Thursday, November 24, 2005

Social:Software

I have experienced distance learning environments as student and as a developer. While many things perplex and please me about the distance learning experience, my main concerns revolve around the personal and the social. From the personal perspective I want freedom. I want to set my own course of learning, share and explore with many, not one, and pace myself and set my time as required by my personal needs. On the social side I want to experience the sharing of learning with like minded individuals, work collaboratively and build professional relationships. In short I want distance with freedom and society. Can it be achieved? Well, my continuing research into social software suggests that there is a growing number of us who are trying to achieve the “personal and the social learning experience” through distance learning. In the next few installments I will be posting sections of a paper I am preparing on social software – an environmental scan of where we are and what is available. Here’s the first instalment.

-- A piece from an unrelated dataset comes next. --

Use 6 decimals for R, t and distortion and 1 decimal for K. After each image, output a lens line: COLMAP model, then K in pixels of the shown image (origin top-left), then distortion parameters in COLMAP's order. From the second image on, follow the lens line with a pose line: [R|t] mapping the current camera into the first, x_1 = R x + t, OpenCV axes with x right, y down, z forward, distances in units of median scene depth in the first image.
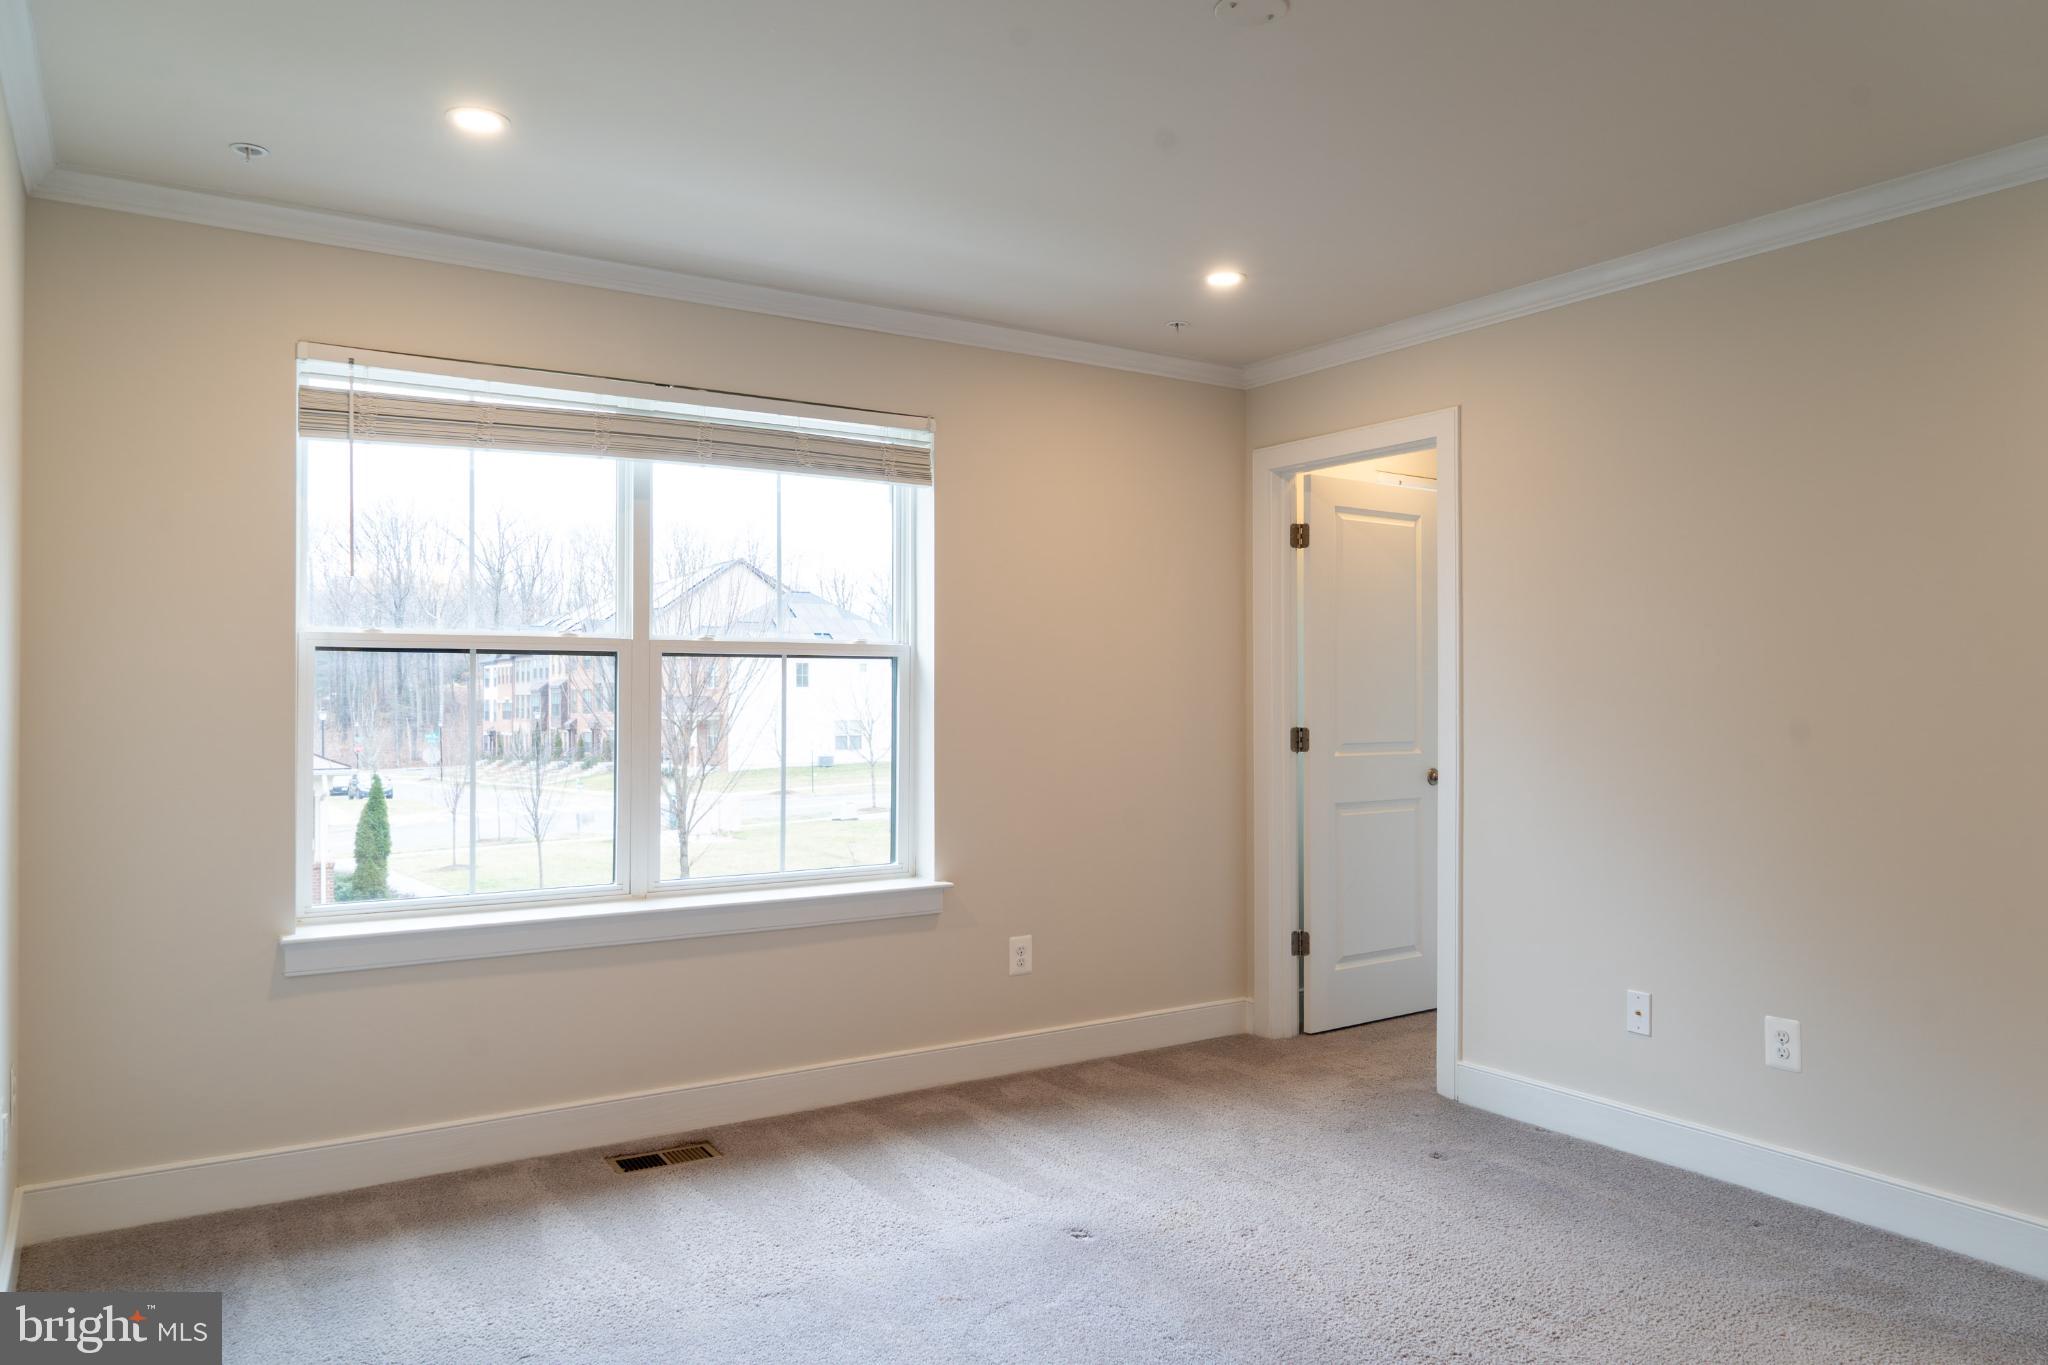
lens RADIAL K [[1407.3, 0, 938.6], [0, 1407.3, 680.6], [0, 0, 1]] dist [0.041984, 0.010317]
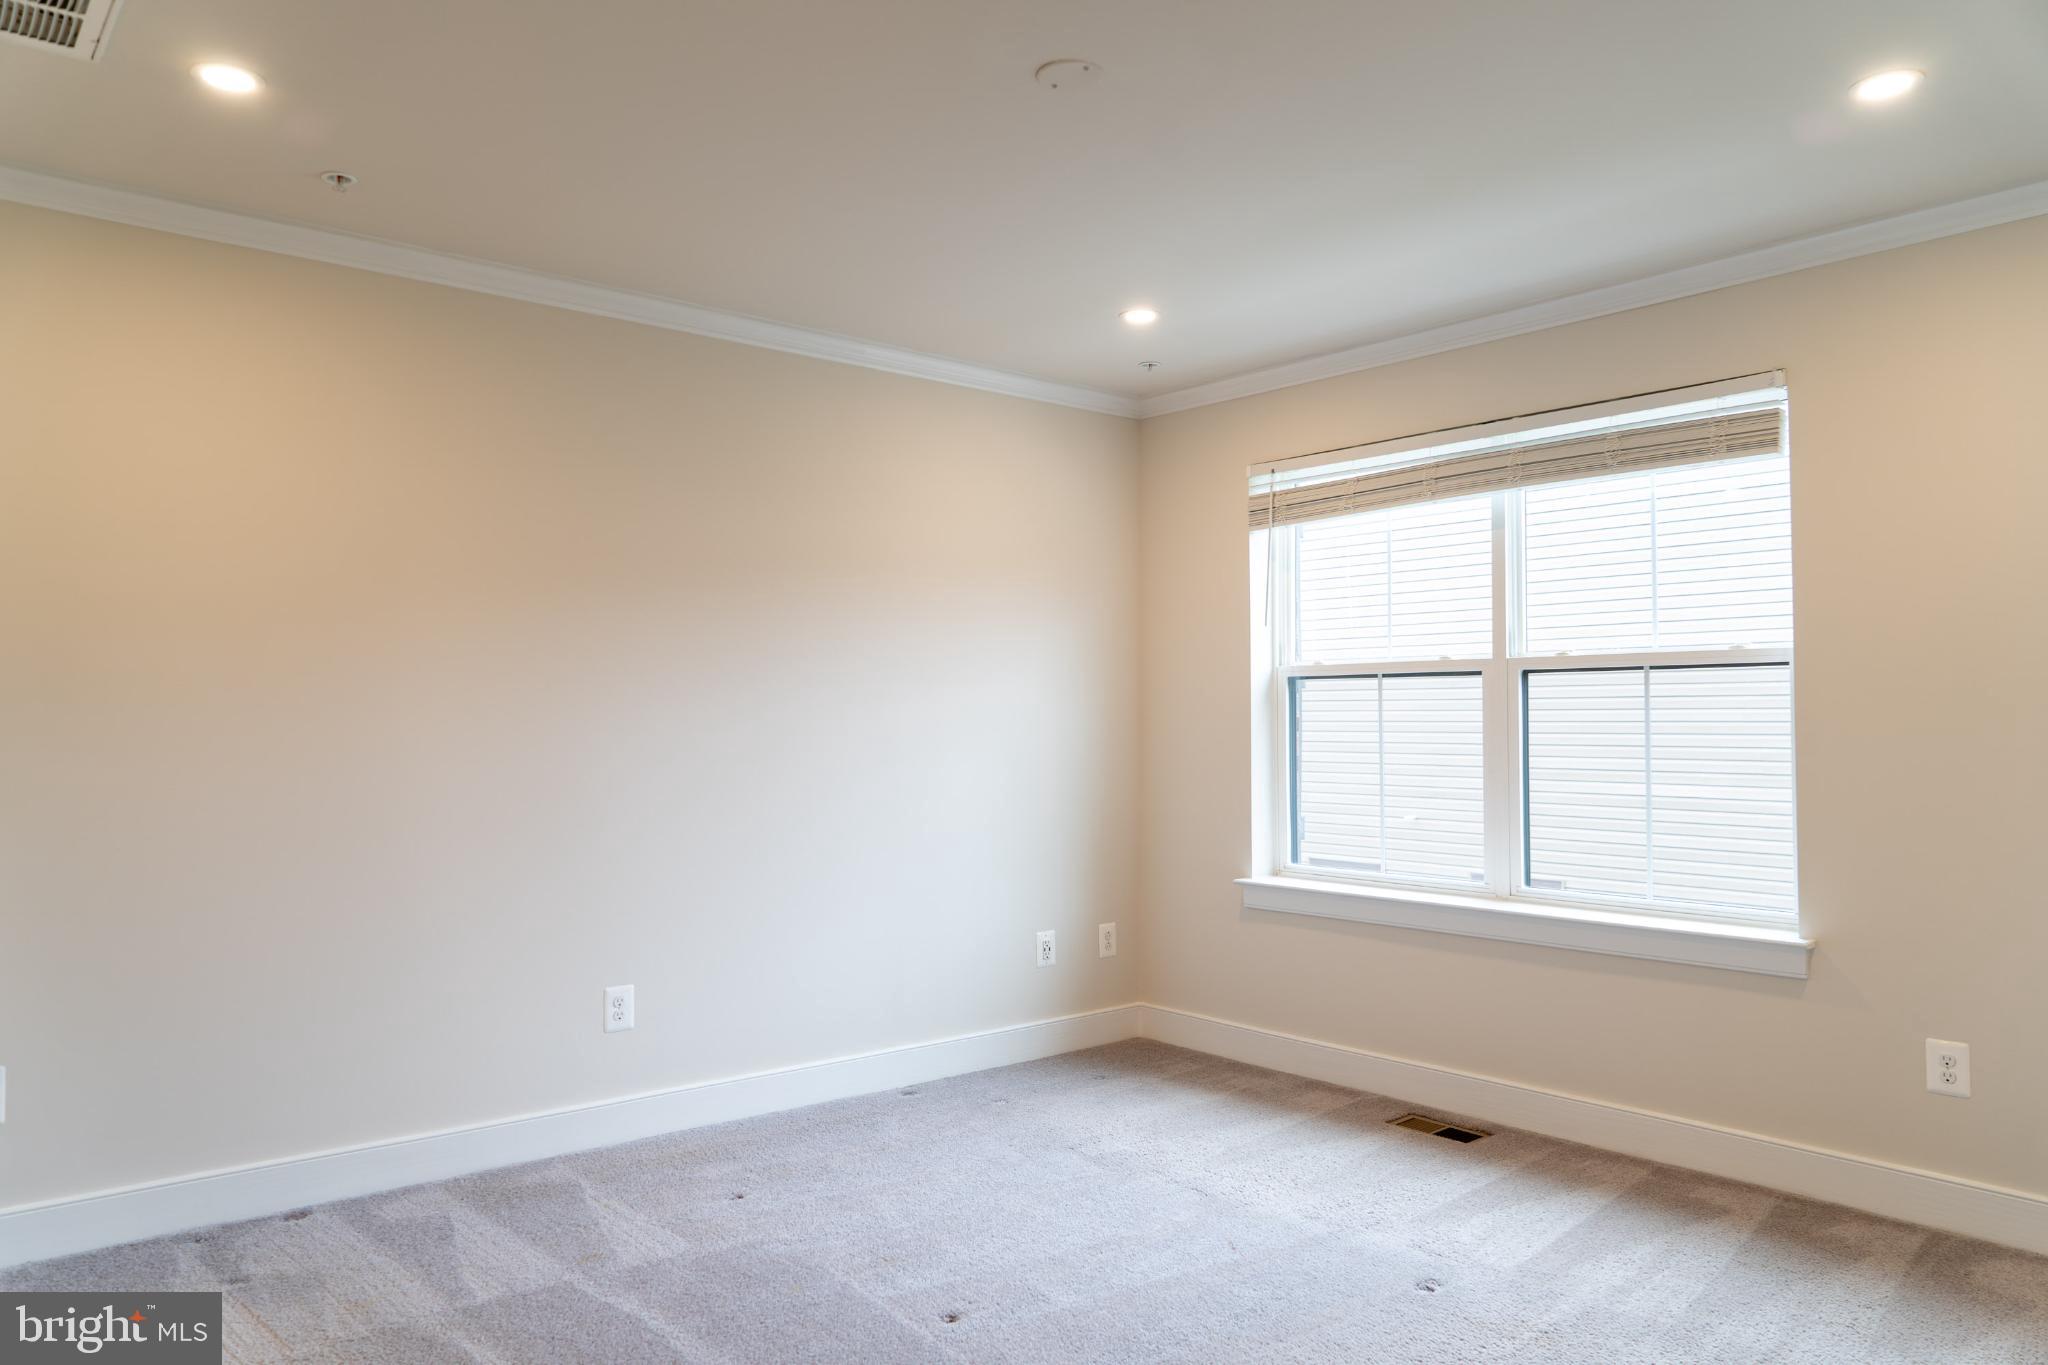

What can be done to make software serve social needs is under scrutiny and active development by those involved in its ideation, conceptualization, design, development and implementation. There is an increasing realization that the approach, the users, and the design processes are in a continuous flux, and to take a stand is to discover the shifting sand beneath your feet.

Most of the discussion about social software is taking place through social software tools – primarily blogs, wikis, and videocasts. By its nature “blog talk” is conversational, minimalist, with many links and trackbacks to previous comments. These installments are an attempt to provide an environmental scan the postings on social software – as they inexorably meander through the minimalist scripts of blogs and wikis.

The discussion about social software is particularly passionate. Comments of dismissal, of encouragement, of praise, condemnation, debate, and advice course through the blogs. Many tout it as the next big thing; others contend it is an overhyped term for the tools that we’ve always used for social interaction - Usenet newsgroups, chatrooms, instant messaging, bulletin boards, and multi-user games and more. Others focus on how social software is a way to envision a new model of social interaction –on and off/line – that is enhanced by computerization.